This is SO basic and ideally normally obvious yet... somehow I've yet AGAIN managed to forget for so long and to such a pathetic degree no less. Amazingly unbelievable that I'm literally still THIS ashamed, embarrassed, and as always of course, deeply heartbroken all over again... but gratefully reveling through the reconciliations coiled at their very core.

This condensed little gem is the most efficient and effective little emergency pill or baseline rerooting I've ever encounters of this sort. Aside from materials specifically about a particular "remedial reminder" remarkably enumerated in this blunt and brief but very powerful little booster book has over the years been repeatedly like a bible of sorts to me, in all honestly no matter how long between listens it's undeniable that it's consistently been been both a kind of tragic but essential, enlightening reality check on the actual effect of my own toxicity as well as
simultaneously the beacon of every solution to it.

[Task] According to the review, what has the book repeatedly been like to the writer over the years?

[Dataset entries]
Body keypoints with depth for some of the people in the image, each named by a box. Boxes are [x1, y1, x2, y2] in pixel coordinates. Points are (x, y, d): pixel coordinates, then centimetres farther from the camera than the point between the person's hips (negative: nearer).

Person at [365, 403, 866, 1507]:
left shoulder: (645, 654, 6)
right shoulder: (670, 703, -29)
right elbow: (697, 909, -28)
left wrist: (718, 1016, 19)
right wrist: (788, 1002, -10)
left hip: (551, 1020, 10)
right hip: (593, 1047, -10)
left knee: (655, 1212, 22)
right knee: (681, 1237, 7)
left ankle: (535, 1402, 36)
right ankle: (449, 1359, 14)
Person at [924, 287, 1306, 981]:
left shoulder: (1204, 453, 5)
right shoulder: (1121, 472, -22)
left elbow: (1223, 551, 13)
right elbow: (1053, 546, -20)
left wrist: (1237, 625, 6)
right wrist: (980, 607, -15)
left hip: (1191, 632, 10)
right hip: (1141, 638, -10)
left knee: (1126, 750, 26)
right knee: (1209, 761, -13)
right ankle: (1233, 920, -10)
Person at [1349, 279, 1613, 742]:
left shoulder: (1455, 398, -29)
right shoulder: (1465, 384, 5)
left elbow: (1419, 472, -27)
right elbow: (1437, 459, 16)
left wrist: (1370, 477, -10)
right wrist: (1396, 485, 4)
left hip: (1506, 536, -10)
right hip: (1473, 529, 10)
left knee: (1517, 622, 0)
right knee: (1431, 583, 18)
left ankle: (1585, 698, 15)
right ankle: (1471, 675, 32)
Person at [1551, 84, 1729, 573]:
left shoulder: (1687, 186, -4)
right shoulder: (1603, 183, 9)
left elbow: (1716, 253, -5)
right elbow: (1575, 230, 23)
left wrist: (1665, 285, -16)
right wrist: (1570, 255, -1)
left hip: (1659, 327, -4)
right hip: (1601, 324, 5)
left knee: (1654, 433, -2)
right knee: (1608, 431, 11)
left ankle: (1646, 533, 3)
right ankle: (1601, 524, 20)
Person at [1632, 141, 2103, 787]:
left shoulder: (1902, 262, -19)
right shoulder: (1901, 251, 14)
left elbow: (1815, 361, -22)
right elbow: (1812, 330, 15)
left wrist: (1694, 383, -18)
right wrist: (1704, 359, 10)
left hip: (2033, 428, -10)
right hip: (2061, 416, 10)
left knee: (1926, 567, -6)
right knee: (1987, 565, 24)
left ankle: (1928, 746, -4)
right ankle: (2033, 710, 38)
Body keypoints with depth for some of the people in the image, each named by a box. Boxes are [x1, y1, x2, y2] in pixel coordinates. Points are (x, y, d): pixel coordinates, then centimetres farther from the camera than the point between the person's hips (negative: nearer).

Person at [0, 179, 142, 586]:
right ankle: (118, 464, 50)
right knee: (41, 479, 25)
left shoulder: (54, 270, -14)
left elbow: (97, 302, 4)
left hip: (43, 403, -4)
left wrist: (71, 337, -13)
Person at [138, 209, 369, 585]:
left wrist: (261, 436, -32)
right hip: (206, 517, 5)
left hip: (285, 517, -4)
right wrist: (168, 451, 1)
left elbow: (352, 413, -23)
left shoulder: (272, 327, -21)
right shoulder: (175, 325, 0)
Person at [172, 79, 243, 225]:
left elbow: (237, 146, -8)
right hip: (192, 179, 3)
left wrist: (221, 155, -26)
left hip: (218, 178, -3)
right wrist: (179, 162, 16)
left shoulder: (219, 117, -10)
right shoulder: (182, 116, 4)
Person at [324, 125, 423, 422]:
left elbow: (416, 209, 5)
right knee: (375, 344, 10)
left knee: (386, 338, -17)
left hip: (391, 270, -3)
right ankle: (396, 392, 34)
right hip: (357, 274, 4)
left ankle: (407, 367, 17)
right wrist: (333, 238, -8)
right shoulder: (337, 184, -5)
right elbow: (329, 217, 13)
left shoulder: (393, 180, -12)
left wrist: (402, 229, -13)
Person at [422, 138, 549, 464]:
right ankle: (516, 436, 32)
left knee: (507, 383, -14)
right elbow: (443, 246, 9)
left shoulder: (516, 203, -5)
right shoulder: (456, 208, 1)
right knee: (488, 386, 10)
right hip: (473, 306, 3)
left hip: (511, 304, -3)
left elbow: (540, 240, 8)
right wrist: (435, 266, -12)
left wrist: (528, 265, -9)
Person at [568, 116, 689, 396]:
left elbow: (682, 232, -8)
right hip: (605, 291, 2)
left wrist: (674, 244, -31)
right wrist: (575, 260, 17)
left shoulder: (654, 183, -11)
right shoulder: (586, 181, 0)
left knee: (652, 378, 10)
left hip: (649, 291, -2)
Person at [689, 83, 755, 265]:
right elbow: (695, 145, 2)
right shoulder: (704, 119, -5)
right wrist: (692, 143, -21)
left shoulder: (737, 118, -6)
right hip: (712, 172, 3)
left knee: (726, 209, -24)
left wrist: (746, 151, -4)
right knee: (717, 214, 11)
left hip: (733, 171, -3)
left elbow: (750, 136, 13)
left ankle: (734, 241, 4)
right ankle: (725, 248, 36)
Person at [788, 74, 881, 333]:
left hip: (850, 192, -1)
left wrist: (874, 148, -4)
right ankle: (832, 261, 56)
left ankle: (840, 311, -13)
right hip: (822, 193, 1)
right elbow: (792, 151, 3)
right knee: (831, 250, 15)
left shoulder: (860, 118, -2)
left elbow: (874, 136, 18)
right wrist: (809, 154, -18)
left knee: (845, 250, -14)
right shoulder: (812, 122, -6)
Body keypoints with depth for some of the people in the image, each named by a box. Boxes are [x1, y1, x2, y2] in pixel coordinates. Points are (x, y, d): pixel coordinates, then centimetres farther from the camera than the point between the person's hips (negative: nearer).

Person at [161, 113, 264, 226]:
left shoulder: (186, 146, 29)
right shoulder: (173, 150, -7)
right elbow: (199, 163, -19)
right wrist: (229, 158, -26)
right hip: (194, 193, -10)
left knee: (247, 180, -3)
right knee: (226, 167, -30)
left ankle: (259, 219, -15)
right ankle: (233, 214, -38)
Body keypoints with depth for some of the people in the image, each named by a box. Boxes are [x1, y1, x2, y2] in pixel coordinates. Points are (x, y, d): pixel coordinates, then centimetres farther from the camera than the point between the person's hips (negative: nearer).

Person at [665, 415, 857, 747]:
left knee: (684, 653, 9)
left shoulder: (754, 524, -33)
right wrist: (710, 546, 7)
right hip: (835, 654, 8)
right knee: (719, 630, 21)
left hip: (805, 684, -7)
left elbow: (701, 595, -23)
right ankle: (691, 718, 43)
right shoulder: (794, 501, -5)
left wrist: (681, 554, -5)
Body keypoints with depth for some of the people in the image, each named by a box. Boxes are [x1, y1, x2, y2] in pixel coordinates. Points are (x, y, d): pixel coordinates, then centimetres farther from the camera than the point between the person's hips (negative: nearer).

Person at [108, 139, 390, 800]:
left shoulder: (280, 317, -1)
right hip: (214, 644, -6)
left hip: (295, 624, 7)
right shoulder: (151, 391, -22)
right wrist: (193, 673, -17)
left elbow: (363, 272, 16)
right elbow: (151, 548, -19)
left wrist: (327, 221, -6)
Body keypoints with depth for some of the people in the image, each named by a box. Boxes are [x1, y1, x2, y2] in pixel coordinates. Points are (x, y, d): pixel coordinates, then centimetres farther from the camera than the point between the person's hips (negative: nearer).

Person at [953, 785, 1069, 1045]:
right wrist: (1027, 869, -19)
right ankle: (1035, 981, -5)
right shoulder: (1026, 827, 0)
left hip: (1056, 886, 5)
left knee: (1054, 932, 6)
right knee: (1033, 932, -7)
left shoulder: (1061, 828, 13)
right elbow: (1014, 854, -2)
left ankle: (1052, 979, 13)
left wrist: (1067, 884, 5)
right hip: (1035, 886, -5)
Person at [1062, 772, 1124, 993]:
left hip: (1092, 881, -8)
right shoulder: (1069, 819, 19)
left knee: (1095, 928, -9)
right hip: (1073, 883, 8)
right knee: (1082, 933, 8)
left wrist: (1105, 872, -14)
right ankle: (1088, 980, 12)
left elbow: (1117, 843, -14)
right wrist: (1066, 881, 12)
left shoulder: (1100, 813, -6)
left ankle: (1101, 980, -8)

[Problem solution] A bible of sorts.